For users on earlier devices the threat cannot be directly addressed and mitigation is by means of compensating controls (i.e. measures that prevent the execution of untrusted JavaScript).

Am I safe from the reflection attack if I don’t have a JavaScript to Java bridge?

The short answer is NO.

Let’s first restate what this means: you MAY be vulnerable to the JavaScriptInterface reflection attack (for Android < 4.2), even if you don’t install a JavaScriptInterface!

This is because, in some Android versions (4.0.0 – 4.1.2), core WebView code creates at least one built-in JavaScript Interface in every implemented WebView. So every single application that loads WebView content over HTTP (or may somehow otherwise load untrusted JavaScript) is vulnerable to this attack in a device running the affected Android versions.
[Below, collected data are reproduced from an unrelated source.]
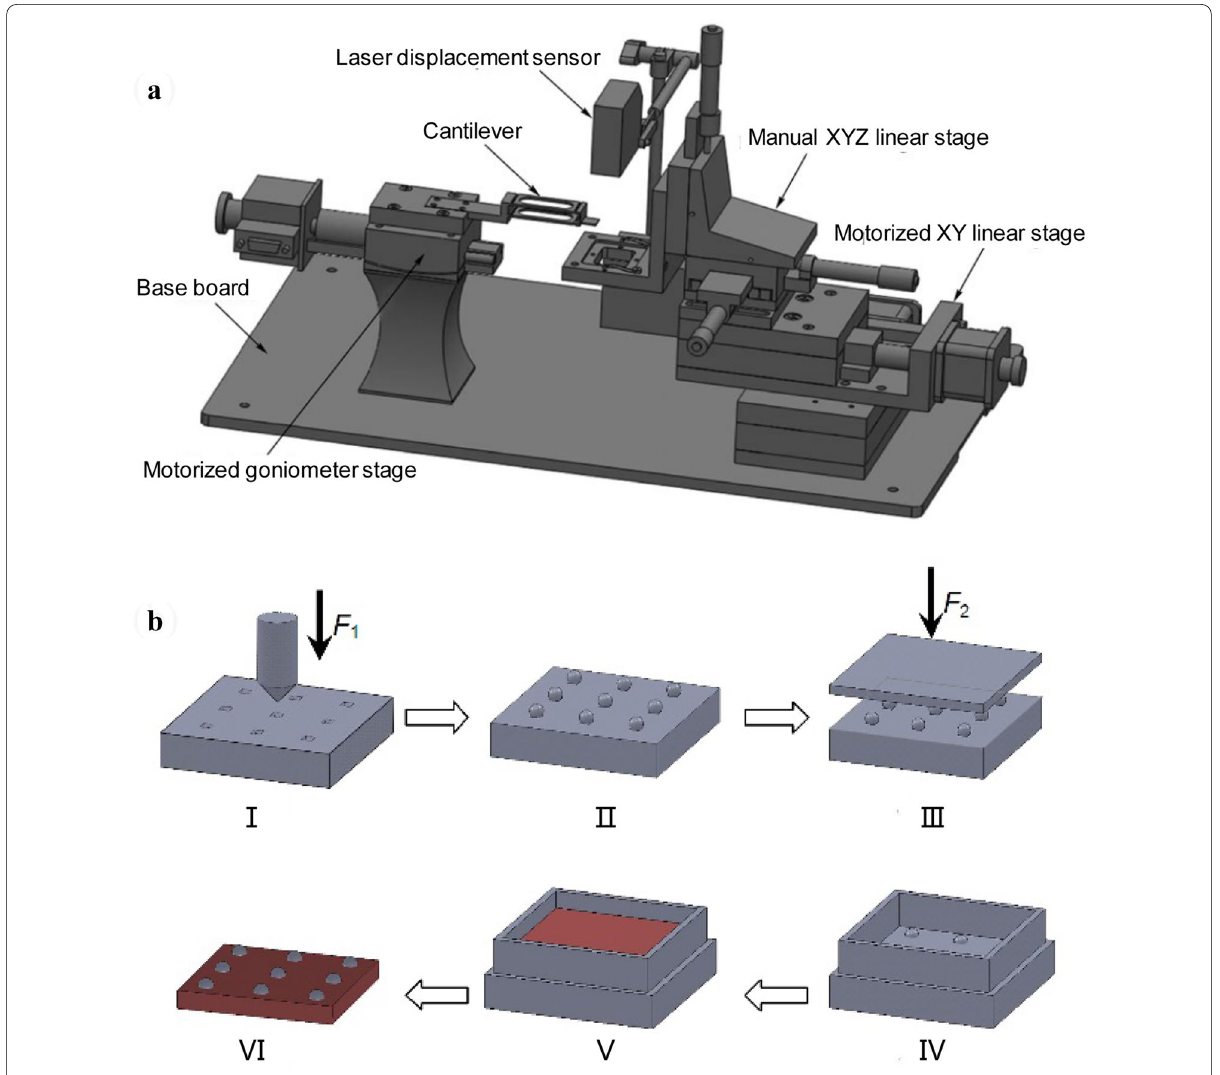
Figure 26 Schematic illustration of ( a ) mechanical part of the multi-probe fabrication apparatus, and ( b ) the preparation of multi-probe array [94,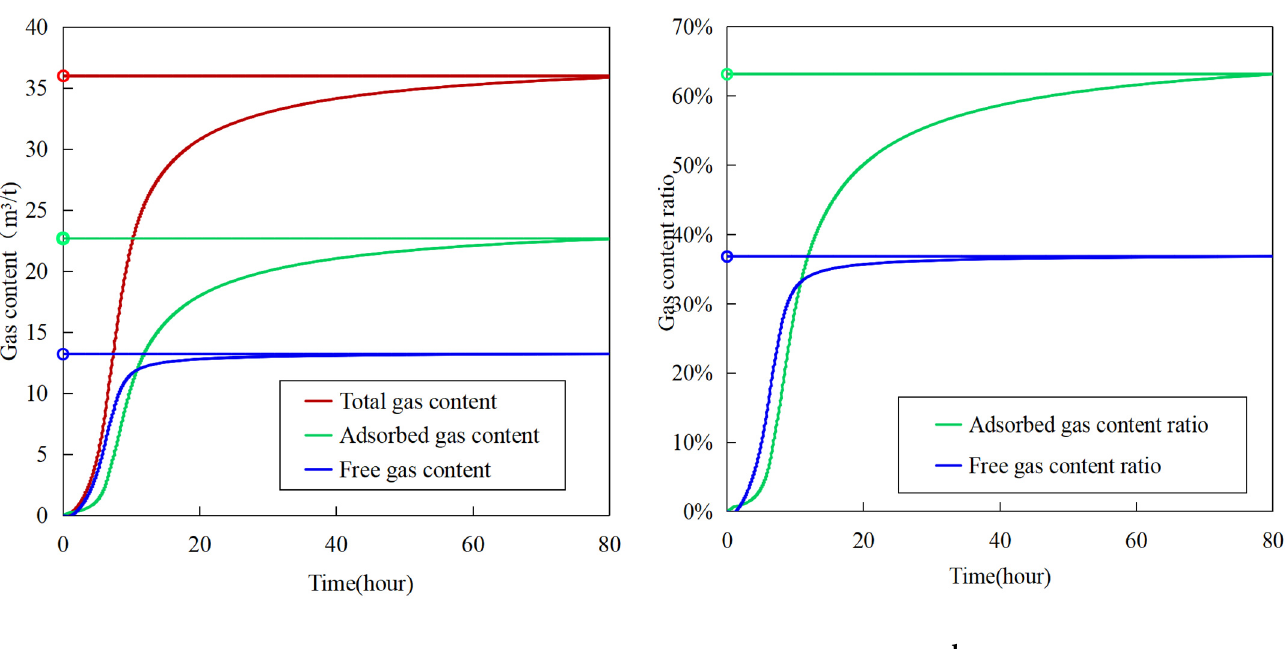
Figure 7. Changes in the Adsorbed Gas-to-Free Gas Ratio during the Loss Process. (( a ): Release amount of adsorbed gas and free gas; ( b ) Release amount ratio of adsorbed gas and free gas.)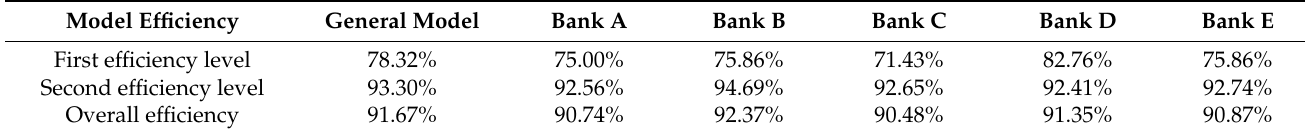
Table 12. Evaluation of the effectiveness of the estimated scoring cards.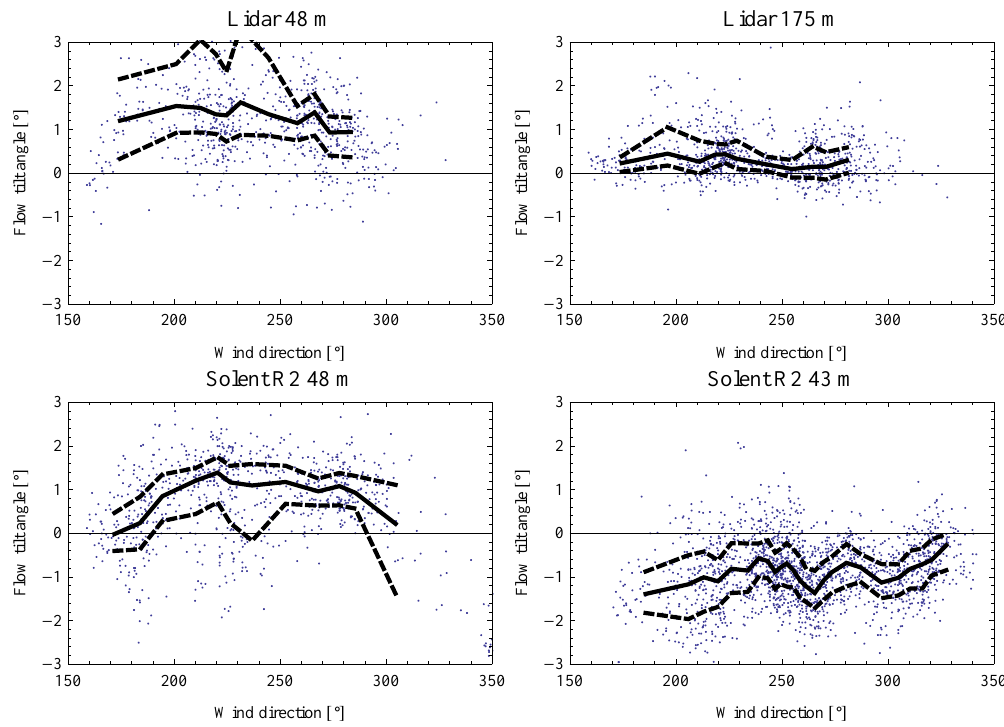
Fig. 7. Lidar and sonic comparison from Sorø. There is only one overlapping measurement height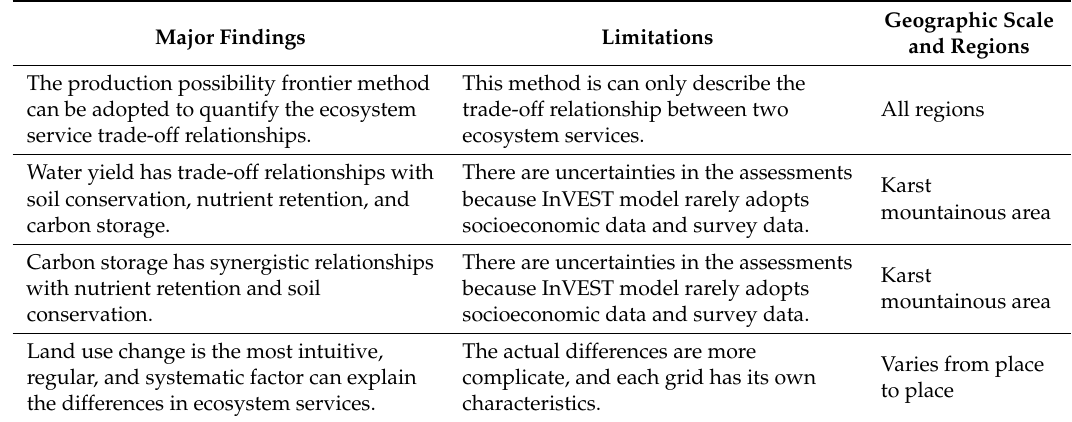
Table 1. Main findings of this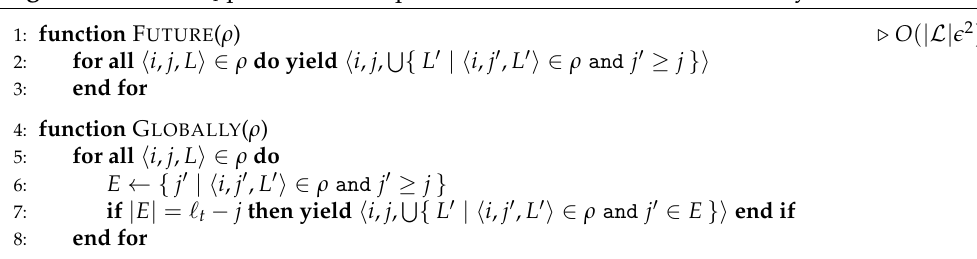
Algorithm 8 xt LTL f pseudocode implementation for Future and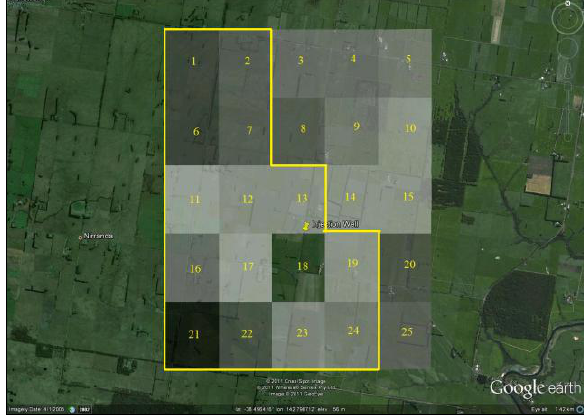
Figure 4. The 25 pixels around the Otway CCS site (selected based on the coordinates of the injection well; latitude: -38.51786, longitude: 142.82143)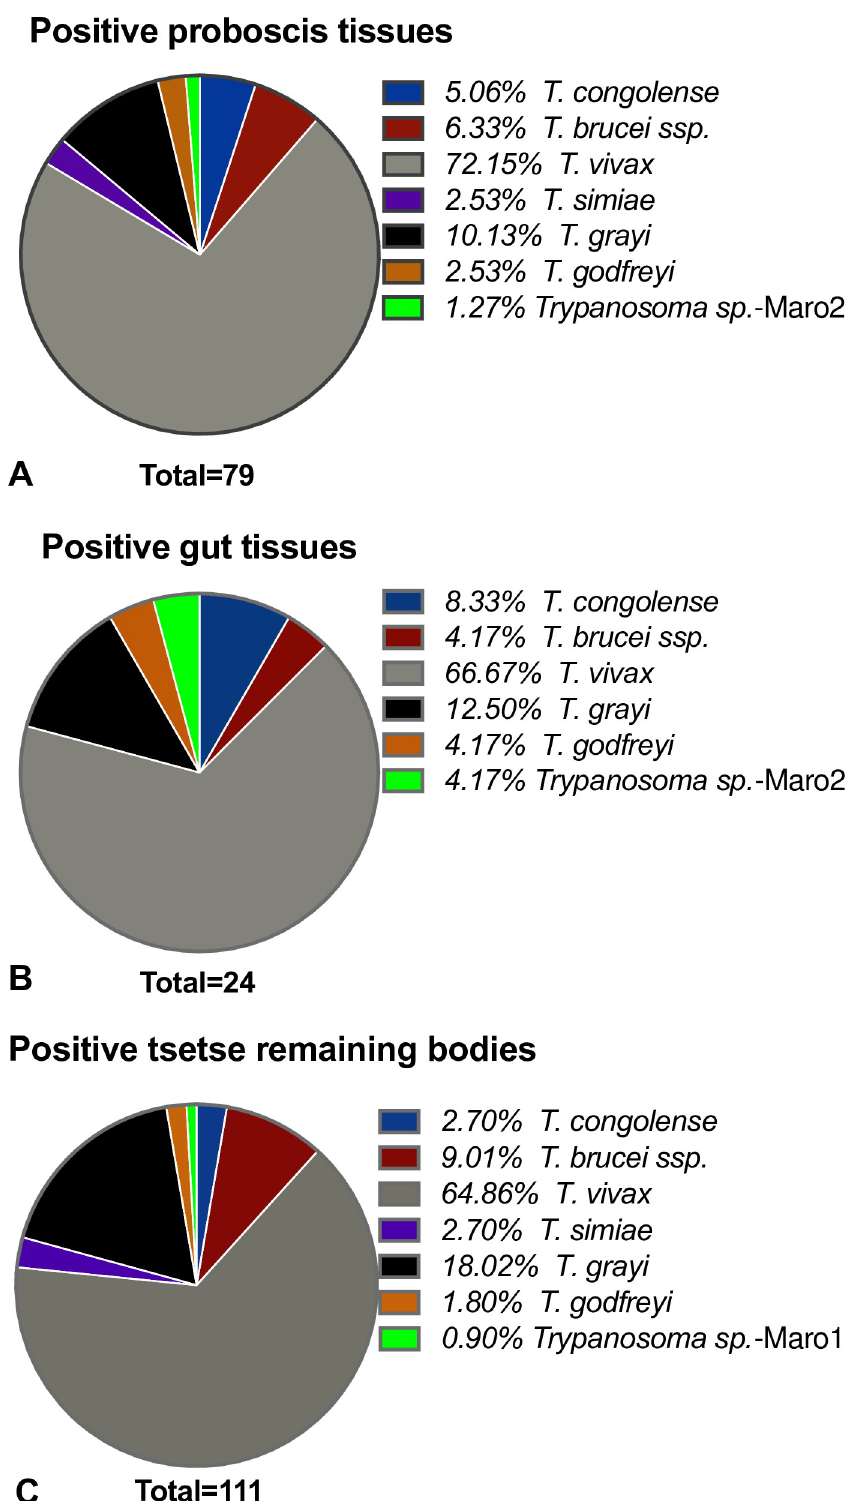
Fig 5. The overall distribution of trypanosomes in positive tsetse fly samples. A - Proboscis tissues; B - Gut tissues; C - Tsetse remaining bodies (TRB).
Developers can adopt a defense-in-depth approach by proactively removing system-installed bridges.
Developers can adopt a defense-in-depth approach by proactively removing system-installed bridges.

This presents a problem: if you haven’t installed these bridges, how can you name them in order to remove them? There are three possibilities, none of which is pretty:

  1. Write some JavaScript to collect the JavaScriptInterfaces by collecting all the vulnerable JavaScriptInterfaces using the method of Joshua Drake (Drake’s method works enumerating variables in the DOM, testing if each can be used to access the java.lang.Runtime class via reflection) and then dispose of them using yet another JavaScriptInterface.
  2. Use reflection to access the list of JavaScriptinterfaces.
  3. Apps targeted to LOLLIPOP and above can use JavaScript to enumerate the methods of injected Java objects.

Conclusion

Targeting JELLY_BEAN_MR1 or later still leaves apps vulnerable to the reflection attack on devices pre-4.2. At the time of writing, this represents approximately 20% of all devices. It’s possible to exclude these by setting minSdkVersion to 17. If you want to reach these devices AND you don’t need JavaScript to JavaBridge functionality you can use the method in the previous section to remove hidden JavascriptInterfaces. If you use a JavascriptInterface then untrusted script injected into the page can still cause damage. Address this risk as you would normally do—for example, prevent XSS—and make sure the SSL channel is properly secured.